The shortage of masks and personal protection equipment France experienced at the onset of the COVID-19 outbreak may well turn out to have a silver lining as the country faces a prolonged economic crisis: Its ailing textile industry is finding a second wind.
With borders closed, the French textile industry rallied to fulfill needs. The Savoir-Faire Ensemble (a play on the French words for know-how and working together) group grew from a dozen to some 1,500 companies, from fabric mills to garment manufacturers, pooling their knowledge and resources to create a whole PPE production chain from scratch.
In the historic garment region of Roubaix, northern France, Carol Girod and Christophe Lépine, a brand strategist and a veteran of “Made in France” production who previously founded workwear brand Bleu de Paname, cofounded Résilience, a sustainable and inclusive textile coalition that produced reusable masks through a network of partner workshops.
In early May, Résilience opened R3, a 130-machine workshop, with a mix of public and private funds. The factory hired more than 200 workers with the support of a social outreach program designed by Stéphanie Calvino, the founder of the Anti Fashion Project, an open platform dedicated to the renewal of fashion inspired by Li Edelkort’s eponymous 2015 manifesto.
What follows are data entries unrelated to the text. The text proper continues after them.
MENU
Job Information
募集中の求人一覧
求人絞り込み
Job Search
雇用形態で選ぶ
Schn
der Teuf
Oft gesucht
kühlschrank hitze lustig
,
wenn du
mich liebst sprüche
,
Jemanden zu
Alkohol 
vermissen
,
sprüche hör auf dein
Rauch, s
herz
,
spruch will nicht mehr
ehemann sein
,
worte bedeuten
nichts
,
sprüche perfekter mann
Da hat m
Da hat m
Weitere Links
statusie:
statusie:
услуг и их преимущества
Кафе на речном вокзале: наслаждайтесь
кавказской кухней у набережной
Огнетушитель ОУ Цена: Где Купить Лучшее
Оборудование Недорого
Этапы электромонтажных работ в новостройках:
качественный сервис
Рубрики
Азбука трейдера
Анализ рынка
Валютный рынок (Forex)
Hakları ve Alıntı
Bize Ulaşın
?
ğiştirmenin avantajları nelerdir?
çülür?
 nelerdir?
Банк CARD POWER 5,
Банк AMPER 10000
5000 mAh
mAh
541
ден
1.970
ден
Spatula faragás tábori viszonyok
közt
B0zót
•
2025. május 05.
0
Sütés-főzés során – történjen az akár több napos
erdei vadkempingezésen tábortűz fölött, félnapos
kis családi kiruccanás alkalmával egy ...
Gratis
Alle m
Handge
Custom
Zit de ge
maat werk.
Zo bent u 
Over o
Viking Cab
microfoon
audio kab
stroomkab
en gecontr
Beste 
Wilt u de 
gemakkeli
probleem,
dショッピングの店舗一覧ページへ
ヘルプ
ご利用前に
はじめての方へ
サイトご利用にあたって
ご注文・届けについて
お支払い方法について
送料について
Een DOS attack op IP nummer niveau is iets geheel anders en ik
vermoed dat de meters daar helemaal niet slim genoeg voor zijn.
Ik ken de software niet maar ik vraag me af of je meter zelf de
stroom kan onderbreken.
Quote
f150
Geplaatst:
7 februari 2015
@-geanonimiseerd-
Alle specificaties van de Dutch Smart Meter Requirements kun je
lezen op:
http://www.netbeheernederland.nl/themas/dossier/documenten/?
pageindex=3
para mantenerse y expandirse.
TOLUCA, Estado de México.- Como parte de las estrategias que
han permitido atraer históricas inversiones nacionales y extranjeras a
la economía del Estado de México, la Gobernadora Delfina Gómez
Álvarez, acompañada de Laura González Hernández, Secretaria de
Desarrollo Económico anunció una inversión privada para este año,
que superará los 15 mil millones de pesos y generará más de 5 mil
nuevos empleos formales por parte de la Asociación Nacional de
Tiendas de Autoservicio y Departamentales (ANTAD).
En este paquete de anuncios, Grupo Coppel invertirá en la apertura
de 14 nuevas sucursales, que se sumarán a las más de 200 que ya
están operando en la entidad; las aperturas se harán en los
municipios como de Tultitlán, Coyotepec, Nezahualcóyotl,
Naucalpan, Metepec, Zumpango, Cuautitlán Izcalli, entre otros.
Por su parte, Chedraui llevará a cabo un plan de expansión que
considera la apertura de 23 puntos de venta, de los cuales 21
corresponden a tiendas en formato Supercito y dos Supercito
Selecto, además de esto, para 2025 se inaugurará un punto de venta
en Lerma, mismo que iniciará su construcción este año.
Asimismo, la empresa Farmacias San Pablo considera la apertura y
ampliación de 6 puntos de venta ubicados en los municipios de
Two more ateliers are planned for the fall. “Made in France only makes sense with socially responsible projects like this, in places where the skills already exist,” Calvino said.
“But I wouldn’t deprive a project of exceptional craftsmanship just because it means there’s a border crossing. The keys are transparency, benevolence.”
Guillaume Gibault, Founder of French-manufactured apparel brand Le Slip Français, was among the early participants in Savoir-Faire Ensemble.
“In this crisis lies the opportunity to invent the future of our business,” he said. “The post-COVID-19 challenge is to apply the same approach, which means setting out precise requirements for consumer products and finding French workshops that can meet them.”
All this suggests that the French textile sector, widely written off as defunct, could play an important role in the French government’s economic recovery plan, to be presented next September.
Second only to the food industry, the textile and clothing sector generated direct turnover of 154 billion euros in 2018 and directly employed more than half a million people, according to data published by the Institut Français de la Mode.
The French government has tasked Guillaume de Seynes, Executive Vice-President of Hermès International, to set out a roadmap for the future of the industry based on sustainable development and relocating production in France.